Note to the Honolulu airport hotel. So long as you are renovating this s**thole, spend some bucks, run some Ethernet cable, and put hi speed internet in the rooms. Either that or open a bar. This running back and forth to the room for a beer while blogging in the lobby just does not hack it.
Lots to talk about today, but the Iraq report will have to wait. Being in Hawaii, supporting an exercise about a future Asian war while observing an anniversary of a past one is just too much. I wish I did not have to work tomorrow, I would like to go see the commemorations. I’m told its impossible to get a secret, but I was talking to an Air Force guy today whose dad is a Pearl Harbor veteran. He said his father went in 2001 to one of the reunions/commerorations. As he pointed out:
“It was always great to be with these guys. Just give them five minutes and they were sure to tell you their story, especially if they had been drinking”.
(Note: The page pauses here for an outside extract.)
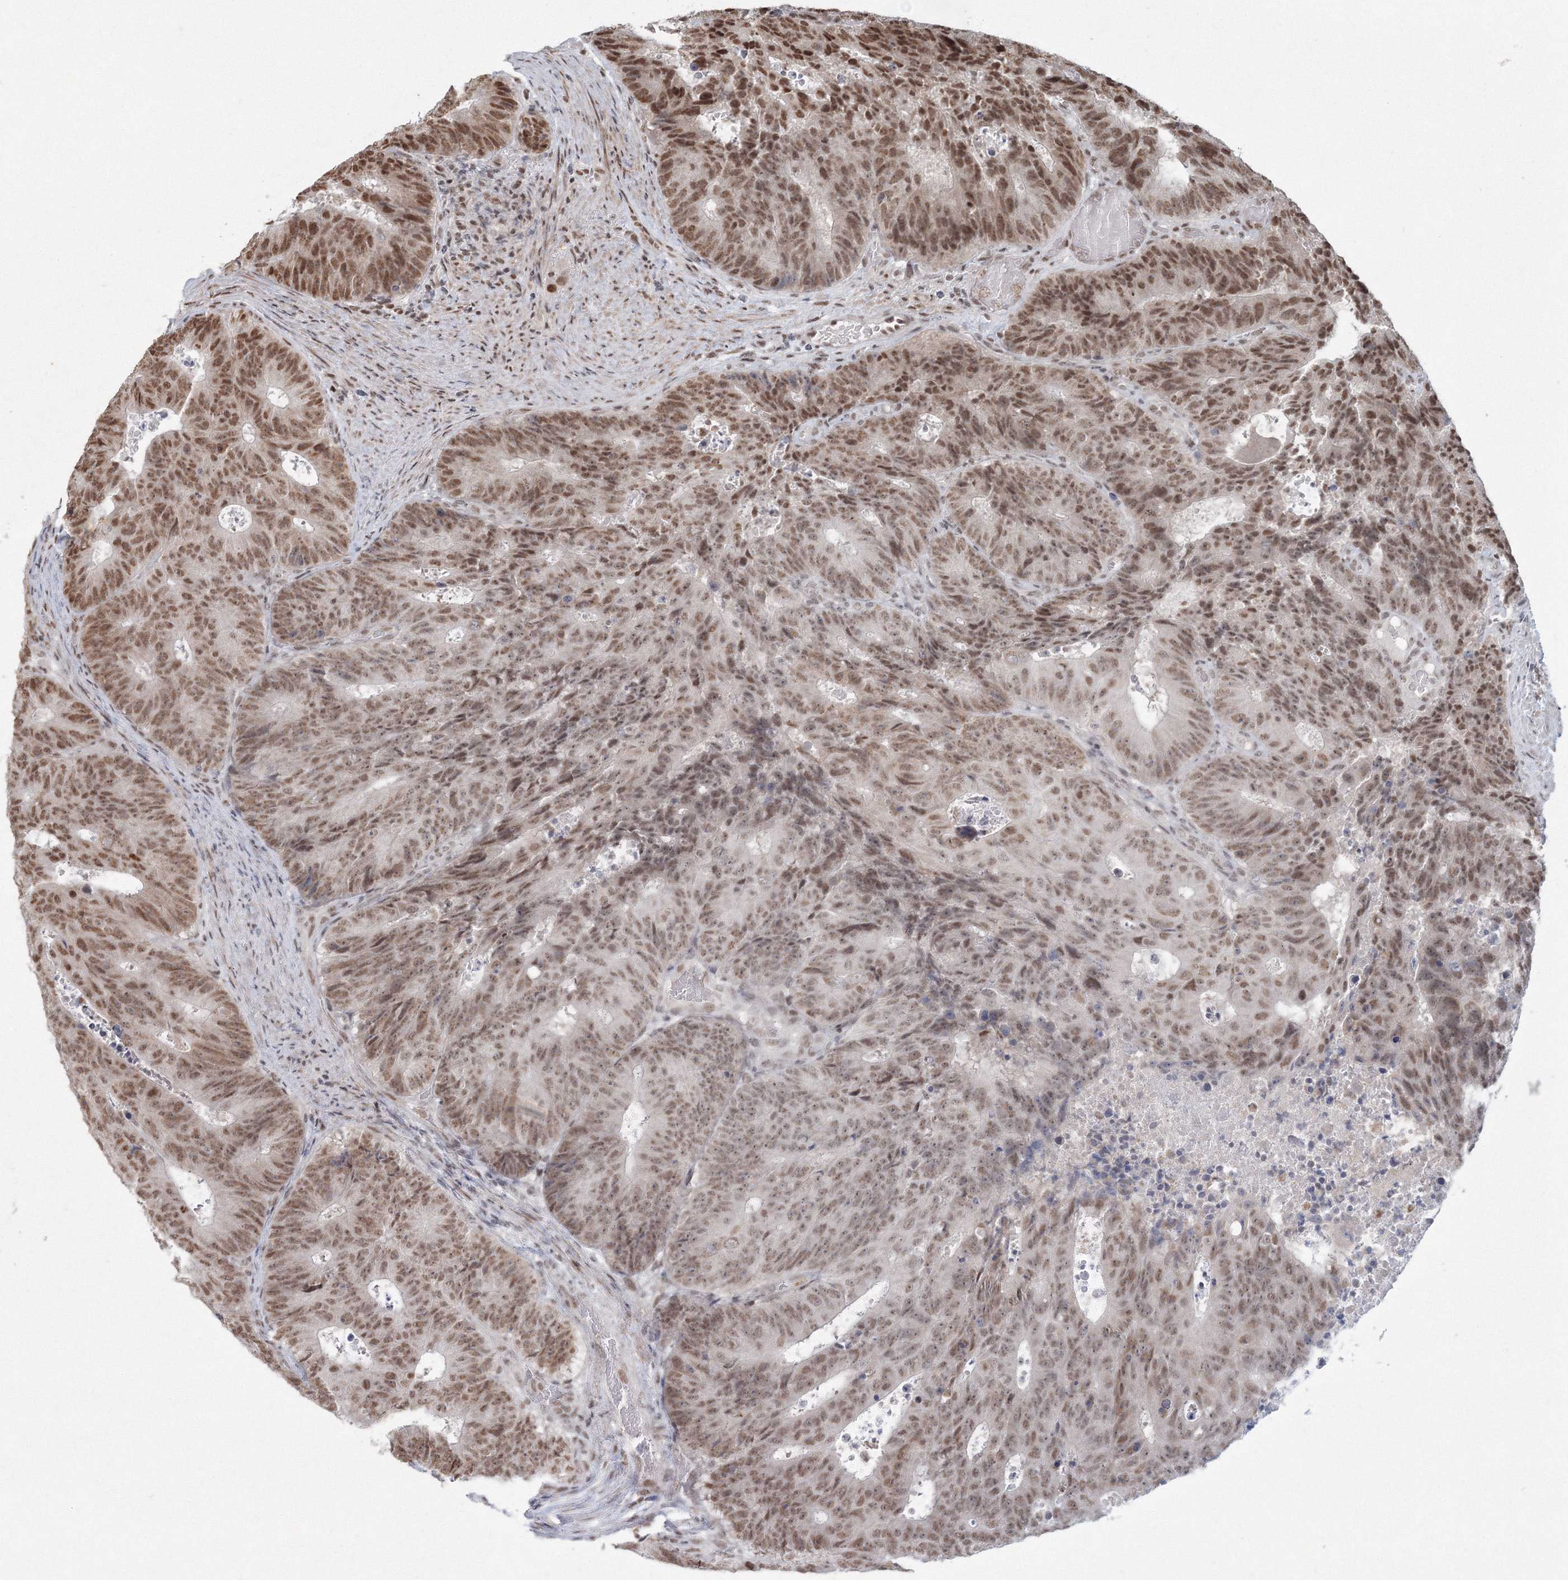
{"staining": {"intensity": "moderate", "quantity": ">75%", "location": "nuclear"}, "tissue": "colorectal cancer", "cell_type": "Tumor cells", "image_type": "cancer", "snomed": [{"axis": "morphology", "description": "Adenocarcinoma, NOS"}, {"axis": "topography", "description": "Colon"}], "caption": "DAB (3,3'-diaminobenzidine) immunohistochemical staining of adenocarcinoma (colorectal) exhibits moderate nuclear protein positivity in about >75% of tumor cells. The protein is shown in brown color, while the nuclei are stained blue.", "gene": "C3orf33", "patient": {"sex": "male", "age": 87}}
The last moments of peace in 1941
His own father’s story is pretty interesting. Turns out his dad was 19 when he got to Pearl. He was in port waiting for the Enterprise to return to port. As a result he was assigned to take a boat around Ford Island to make sure there was nothing amiss with the moorings of the ships moored to the posts on Battleship Row and elsewhere.
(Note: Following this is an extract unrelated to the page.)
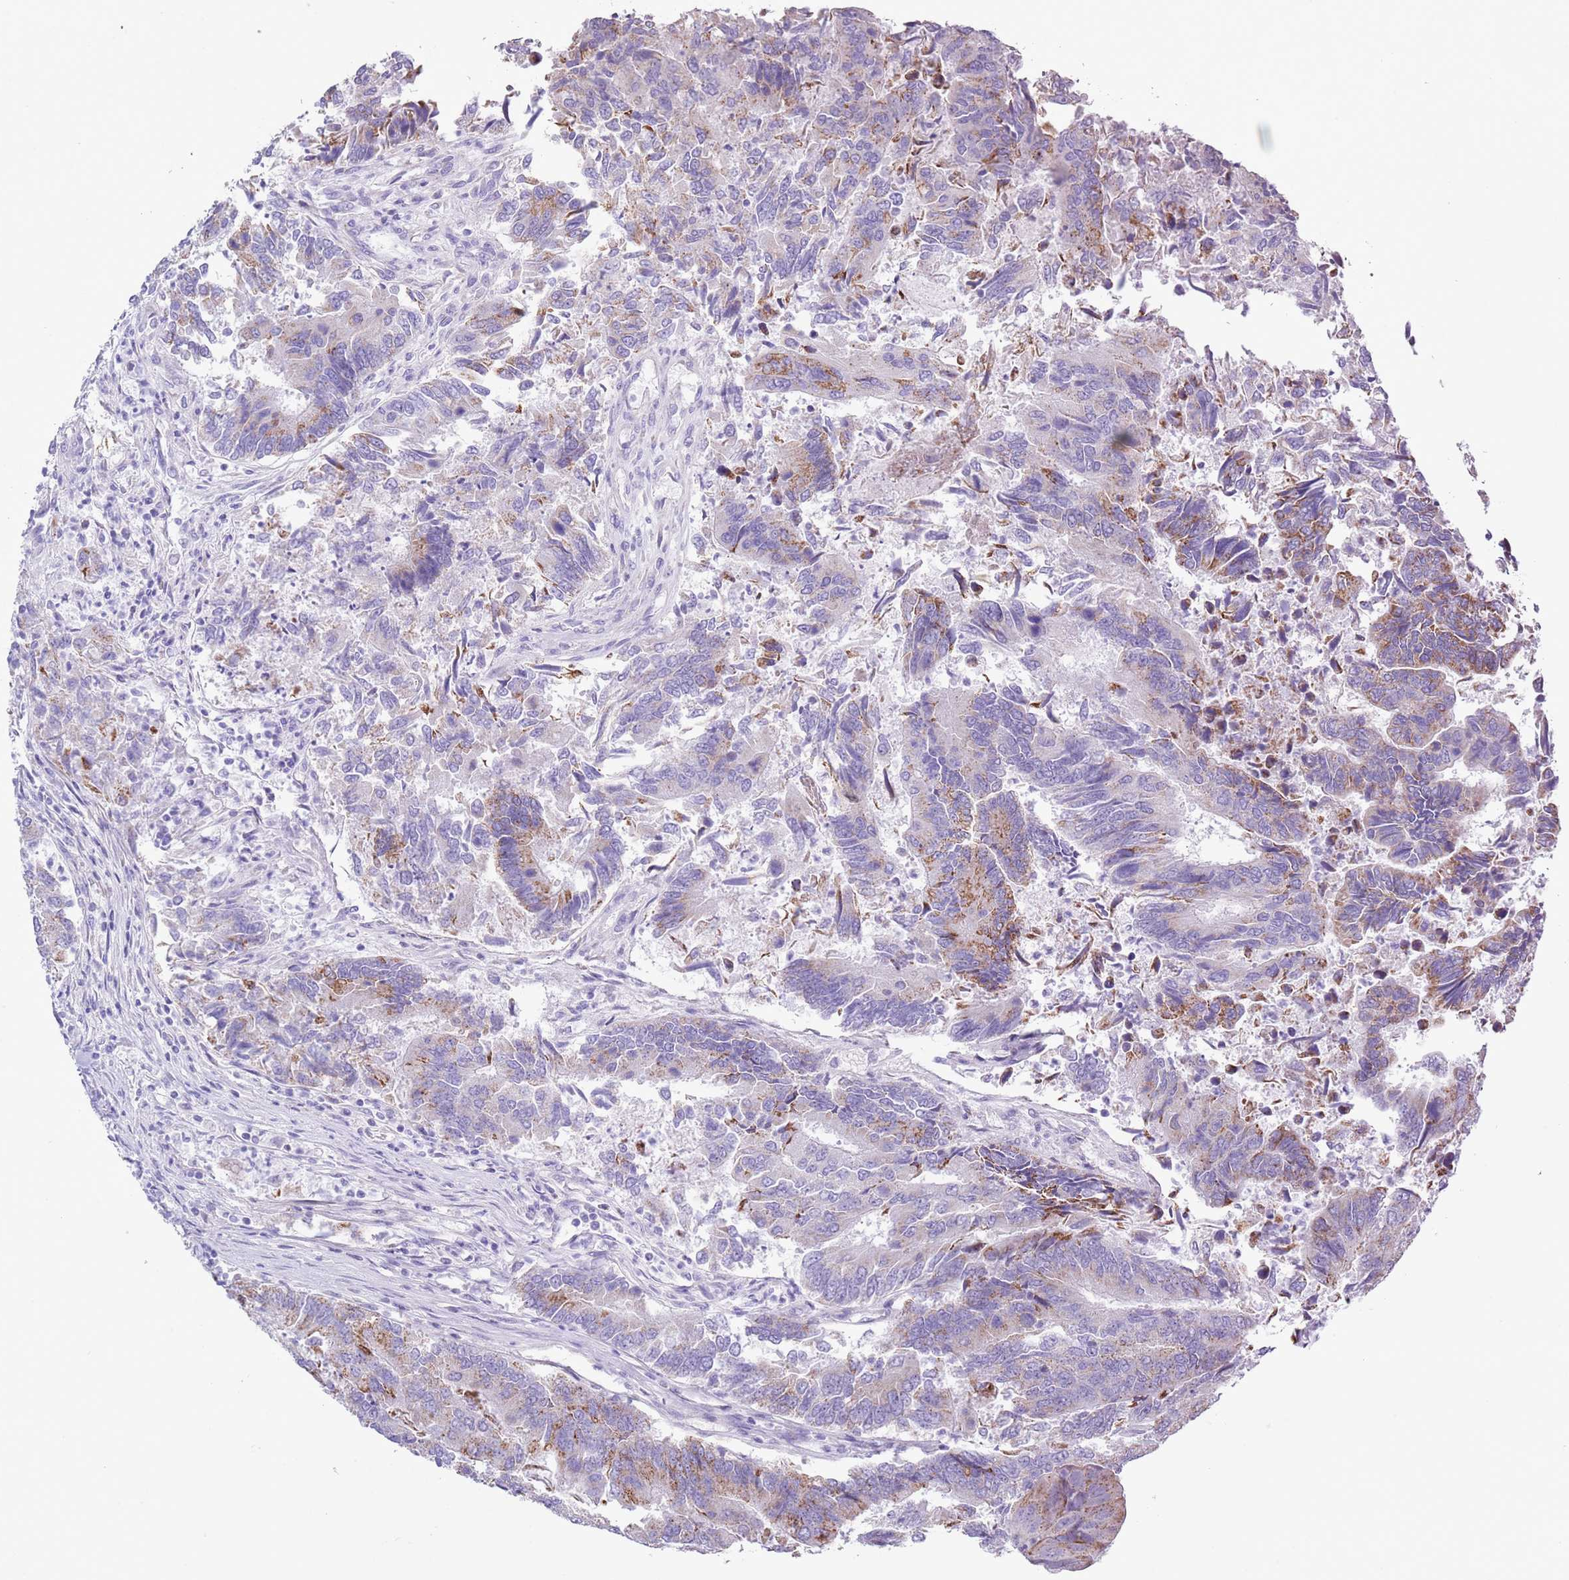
{"staining": {"intensity": "moderate", "quantity": "25%-75%", "location": "cytoplasmic/membranous"}, "tissue": "colorectal cancer", "cell_type": "Tumor cells", "image_type": "cancer", "snomed": [{"axis": "morphology", "description": "Adenocarcinoma, NOS"}, {"axis": "topography", "description": "Colon"}], "caption": "The photomicrograph exhibits immunohistochemical staining of adenocarcinoma (colorectal). There is moderate cytoplasmic/membranous staining is seen in about 25%-75% of tumor cells. The staining is performed using DAB brown chromogen to label protein expression. The nuclei are counter-stained blue using hematoxylin.", "gene": "MOCOS", "patient": {"sex": "female", "age": 67}}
As my work acquaintance tells it, his old man had finished, and gone over to Ford Island….tied up the boat. He and his running mate were sitting at a table just relaxing when all hell broke loose. He could not get to a weapon, really could not go too far and basically just had to hunker down and keep from getting hit. As a result he was in close proximity to the Arizona on Ford Island when it exploded:
According to my source, he was knocked flat by the force of the explosion, even though he was removed on Ford Island. He said that his father said that even though he went through all of World War II, the worst days of his life were after December 7th. Because he was assigned to the boat crew, they went around on December 8th, 9th and subsequent pulling dead bodies out of the harbor. Since I have always been fascinated by the attack and the events leading up to it, I was riveted to his every word.
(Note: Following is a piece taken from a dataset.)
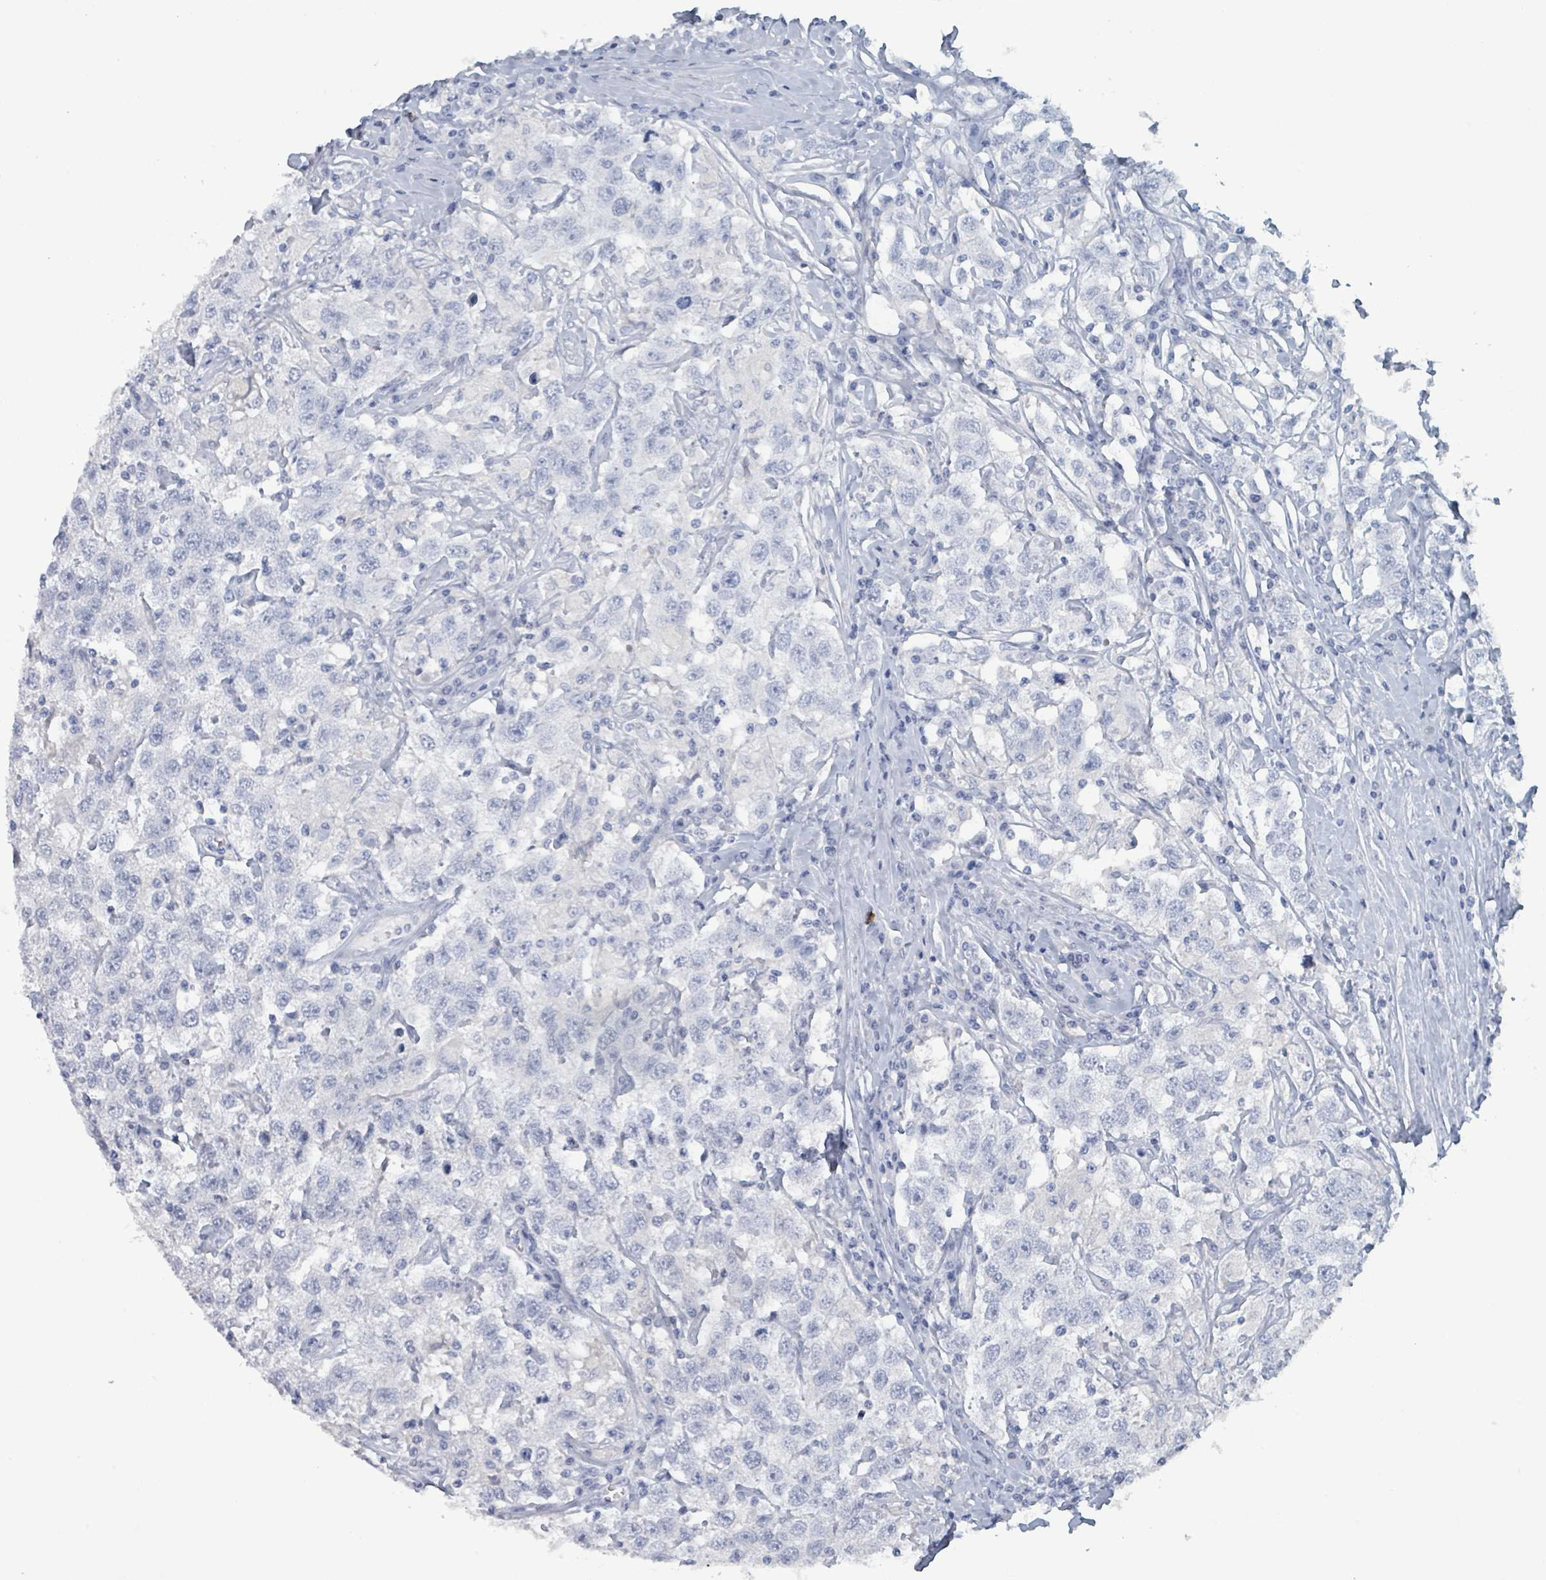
{"staining": {"intensity": "negative", "quantity": "none", "location": "none"}, "tissue": "testis cancer", "cell_type": "Tumor cells", "image_type": "cancer", "snomed": [{"axis": "morphology", "description": "Seminoma, NOS"}, {"axis": "topography", "description": "Testis"}], "caption": "Seminoma (testis) was stained to show a protein in brown. There is no significant positivity in tumor cells.", "gene": "VPS13D", "patient": {"sex": "male", "age": 41}}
As an aside, I never realized how narrow the Pearl Harbor channel was until I went over to the Wright Brothers Grill at Hickam for breakfast one day last week. There, you can eat out side in a very pretty spot next to the water. I was shocked to look up from my corned beef hash and eggs to see an Ohio Class submarine coming up the channel. It was so close I could see the Sailors moving around on the missile deck and even the Captain up on his perch on the sail. I wish I had my camera-that really surprised me. I just figured the water was an inlet or something. I’ll bet Sea and Anchor detail here must be really challenging.
Another reason I’m glad I was in aviation.
I strongly recommend John Toland’s The Rising Sun for more insight……….a great book.